0x00000000001b8810 <+0x130>: la %r1,0(%r7,%r9)
0x00000000001b8814 <+0x134>: mvi 0(%r1),0

The cpu registers at the time of write:

01: GRG 0 = 0000000000000020 000000000163F1CD
01: GRG 2 = 0000000000000042 000003E000623A98
01: GRG 4 = 000000000000000E 000000000087BB70
01: GRG 6 = 0000000000000400 *0000000000000224*
01: GRG 8 = 000000000000000F *000000000163EFA9*
01: GRG 10 = 0000000000000033 0000000000000000
01: GRG 12 = 00000000809AE000 000003E000623A98
01: GRG 14 = 00000000001B884C 000003E0006239E8

So r9 is 000000000163EFA9 - seems to be the start of the current message:

0163EFA9: *[ 24.069514] 000000007d7af3c2: b30d0002..debr.%f0,%f2.debr.%f0,%f2

while r7 is the offset, and that one is way to big:

0000000000000224

If you add that to 0163EFA9, you'll see that we're outside of the buffer
and overwriting space after, which is console_drivers.

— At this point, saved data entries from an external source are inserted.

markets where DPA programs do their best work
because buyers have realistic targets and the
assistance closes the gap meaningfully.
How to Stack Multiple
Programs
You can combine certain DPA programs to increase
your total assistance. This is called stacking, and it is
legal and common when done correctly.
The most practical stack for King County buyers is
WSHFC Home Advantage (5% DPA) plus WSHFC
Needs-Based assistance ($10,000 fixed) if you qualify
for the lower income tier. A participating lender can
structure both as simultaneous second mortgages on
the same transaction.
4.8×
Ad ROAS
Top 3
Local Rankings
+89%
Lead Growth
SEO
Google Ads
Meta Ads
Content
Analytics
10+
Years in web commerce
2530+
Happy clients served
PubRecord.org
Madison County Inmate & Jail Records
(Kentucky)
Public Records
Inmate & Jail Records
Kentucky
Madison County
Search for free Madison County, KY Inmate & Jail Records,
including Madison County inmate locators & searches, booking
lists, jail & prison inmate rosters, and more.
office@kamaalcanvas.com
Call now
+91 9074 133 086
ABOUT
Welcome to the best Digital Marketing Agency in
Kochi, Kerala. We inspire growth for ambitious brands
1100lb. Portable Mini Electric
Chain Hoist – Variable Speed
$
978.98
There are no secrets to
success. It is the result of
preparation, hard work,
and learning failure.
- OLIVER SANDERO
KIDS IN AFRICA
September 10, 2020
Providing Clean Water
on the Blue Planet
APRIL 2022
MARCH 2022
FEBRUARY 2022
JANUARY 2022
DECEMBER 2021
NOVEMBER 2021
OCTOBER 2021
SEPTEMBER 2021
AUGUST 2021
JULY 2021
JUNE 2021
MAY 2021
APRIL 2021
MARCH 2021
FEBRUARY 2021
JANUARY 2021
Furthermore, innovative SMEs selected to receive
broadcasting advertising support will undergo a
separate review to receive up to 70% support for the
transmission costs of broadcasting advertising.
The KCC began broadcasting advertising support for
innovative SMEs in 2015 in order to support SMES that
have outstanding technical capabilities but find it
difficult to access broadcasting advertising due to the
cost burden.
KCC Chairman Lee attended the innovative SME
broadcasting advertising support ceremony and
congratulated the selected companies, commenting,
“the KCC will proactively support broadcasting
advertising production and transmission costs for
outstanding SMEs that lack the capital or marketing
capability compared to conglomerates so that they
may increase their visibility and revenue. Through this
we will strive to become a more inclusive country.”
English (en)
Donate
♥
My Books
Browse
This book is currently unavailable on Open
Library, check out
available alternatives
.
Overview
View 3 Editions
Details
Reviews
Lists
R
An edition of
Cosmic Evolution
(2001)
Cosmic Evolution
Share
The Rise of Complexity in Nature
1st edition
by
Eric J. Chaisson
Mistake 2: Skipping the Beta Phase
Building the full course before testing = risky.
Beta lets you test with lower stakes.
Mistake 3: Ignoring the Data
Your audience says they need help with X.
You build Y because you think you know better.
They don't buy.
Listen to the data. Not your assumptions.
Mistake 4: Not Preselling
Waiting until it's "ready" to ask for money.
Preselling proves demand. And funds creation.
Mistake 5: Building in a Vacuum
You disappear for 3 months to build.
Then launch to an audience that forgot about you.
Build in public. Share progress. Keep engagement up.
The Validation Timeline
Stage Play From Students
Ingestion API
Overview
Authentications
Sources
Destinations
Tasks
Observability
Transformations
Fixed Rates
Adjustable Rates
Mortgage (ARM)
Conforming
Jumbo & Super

The message it's trying to print is rather long, so the 0x224 could be
the size of the whole line:

This is not from the same crash, but this is how the message looks like
it's trying to print:

[ 23.960773] User Code: 000000007d7af3ba: 78005000 le %f0,0(%r5)
[ 23.960773] 000000007d7af3be: 78205004 le %f2,4(%r5)
[ 23.960773] #000000007d7af3c2: b30d0002 debr %f0,%f2
[ 23.960773] >000000007d7af3c6: a7280000 lhi %r2,0
[ 23.960773] 000000007d7af3ca: 07fe bcr 15,%r14
[ 23.960773] 000000007d7af3cc: 0707 bcr 0,%r7
[ 23.960773] 000000007d7af3ce: 0707 bcr 0,%r7
[ 23.960773] 000000007d7af3d0: c050000289ec larl %r5,000000007d8007a8

I'm pretty sure it's related to the way how the s390 disassembler
prints the buffer, it uses several pr_cont() calls, and it's crashing in the
last pr_cont("\n") (in arch/s390/kernel/dis.c - show_code());

I'm trying to get the content of the log buffer and other state, if
there's anything else i can provide let me know.